Problem description: Output exactly the lines that come between the start of the material and the line containing "5. Concert Party", both ends included, with the pictures omitted.

Data for this task:
::::

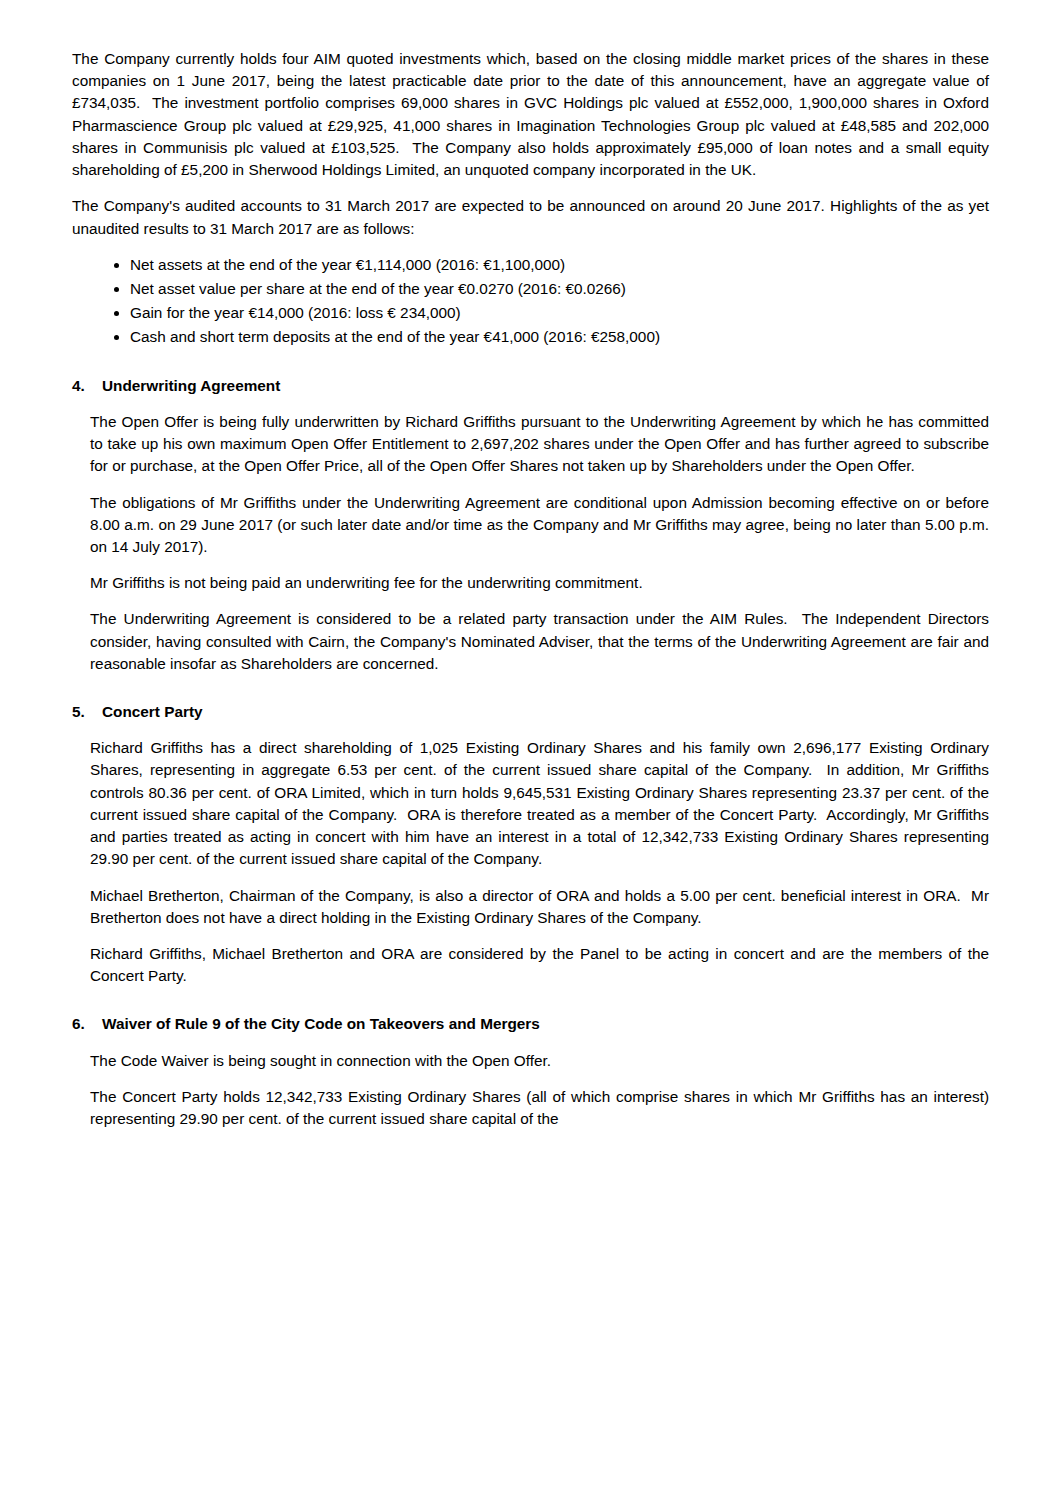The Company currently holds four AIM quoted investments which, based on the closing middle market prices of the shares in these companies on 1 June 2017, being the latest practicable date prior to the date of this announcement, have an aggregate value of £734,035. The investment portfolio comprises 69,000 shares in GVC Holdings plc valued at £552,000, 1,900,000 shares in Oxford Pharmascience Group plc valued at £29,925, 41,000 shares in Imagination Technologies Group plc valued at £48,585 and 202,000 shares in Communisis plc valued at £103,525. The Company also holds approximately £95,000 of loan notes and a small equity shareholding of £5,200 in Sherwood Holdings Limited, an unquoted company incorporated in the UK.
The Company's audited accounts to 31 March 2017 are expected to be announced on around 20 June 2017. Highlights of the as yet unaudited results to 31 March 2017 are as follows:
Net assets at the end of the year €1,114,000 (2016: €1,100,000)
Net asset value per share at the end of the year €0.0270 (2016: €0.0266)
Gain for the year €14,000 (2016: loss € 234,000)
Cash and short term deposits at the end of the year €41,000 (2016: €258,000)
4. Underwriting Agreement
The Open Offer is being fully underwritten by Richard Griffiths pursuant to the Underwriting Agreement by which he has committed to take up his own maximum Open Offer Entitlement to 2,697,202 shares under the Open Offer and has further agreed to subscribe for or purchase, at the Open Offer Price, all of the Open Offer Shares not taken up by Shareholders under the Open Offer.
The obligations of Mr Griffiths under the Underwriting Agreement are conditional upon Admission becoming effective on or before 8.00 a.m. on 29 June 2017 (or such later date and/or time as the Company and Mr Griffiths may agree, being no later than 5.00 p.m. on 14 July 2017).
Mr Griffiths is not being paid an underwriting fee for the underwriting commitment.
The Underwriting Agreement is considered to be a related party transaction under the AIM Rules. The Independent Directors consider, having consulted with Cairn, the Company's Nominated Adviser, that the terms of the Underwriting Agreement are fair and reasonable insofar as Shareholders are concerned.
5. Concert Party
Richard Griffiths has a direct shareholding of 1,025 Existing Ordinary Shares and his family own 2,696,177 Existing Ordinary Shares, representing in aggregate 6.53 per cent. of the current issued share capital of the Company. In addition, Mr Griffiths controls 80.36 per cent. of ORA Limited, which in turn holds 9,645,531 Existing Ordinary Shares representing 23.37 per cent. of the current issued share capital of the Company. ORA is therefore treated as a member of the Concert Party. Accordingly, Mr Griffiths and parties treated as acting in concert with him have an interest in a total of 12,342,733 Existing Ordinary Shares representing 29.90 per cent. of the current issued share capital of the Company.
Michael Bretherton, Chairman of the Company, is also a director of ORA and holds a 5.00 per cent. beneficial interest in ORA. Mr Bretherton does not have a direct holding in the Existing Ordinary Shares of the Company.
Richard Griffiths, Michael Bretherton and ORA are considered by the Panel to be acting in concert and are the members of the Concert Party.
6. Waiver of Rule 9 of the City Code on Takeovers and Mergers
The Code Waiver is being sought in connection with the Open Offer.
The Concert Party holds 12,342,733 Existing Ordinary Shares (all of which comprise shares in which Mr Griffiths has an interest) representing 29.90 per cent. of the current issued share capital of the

::::

Answer space:
The Company currently holds four AIM quoted investments which, based on the closing middle market prices of the shares in these companies on 1 June 2017, being the latest practicable date prior to the date of this announcement, have an aggregate value of £734,035. The investment portfolio comprises 69,000 shares in GVC Holdings plc valued at £552,000, 1,900,000 shares in Oxford Pharmascience Group plc valued at £29,925, 41,000 shares in Imagination Technologies Group plc valued at £48,585 and 202,000 shares in Communisis plc valued at £103,525. The Company also holds approximately £95,000 of loan notes and a small equity shareholding of £5,200 in Sherwood Holdings Limited, an unquoted company incorporated in the UK.
The Company's audited accounts to 31 March 2017 are expected to be announced on around 20 June 2017. Highlights of the as yet unaudited results to 31 March 2017 are as follows:
Net assets at the end of the year €1,114,000 (2016: €1,100,000)
Net asset value per share at the end of the year €0.0270 (2016: €0.0266)
Gain for the year €14,000 (2016: loss € 234,000)
Cash and short term deposits at the end of the year €41,000 (2016: €258,000)
4. Underwriting Agreement
The Open Offer is being fully underwritten by Richard Griffiths pursuant to the Underwriting Agreement by which he has committed to take up his own maximum Open Offer Entitlement to 2,697,202 shares under the Open Offer and has further agreed to subscribe for or purchase, at the Open Offer Price, all of the Open Offer Shares not taken up by Shareholders under the Open Offer.
The obligations of Mr Griffiths under the Underwriting Agreement are conditional upon Admission becoming effective on or before 8.00 a.m. on 29 June 2017 (or such later date and/or time as the Company and Mr Griffiths may agree, being no later than 5.00 p.m. on 14 July 2017).
Mr Griffiths is not being paid an underwriting fee for the underwriting commitment.
The Underwriting Agreement is considered to be a related party transaction under the AIM Rules. The Independent Directors consider, having consulted with Cairn, the Company's Nominated Adviser, that the terms of the Underwriting Agreement are fair and reasonable insofar as Shareholders are concerned.
5. Concert Party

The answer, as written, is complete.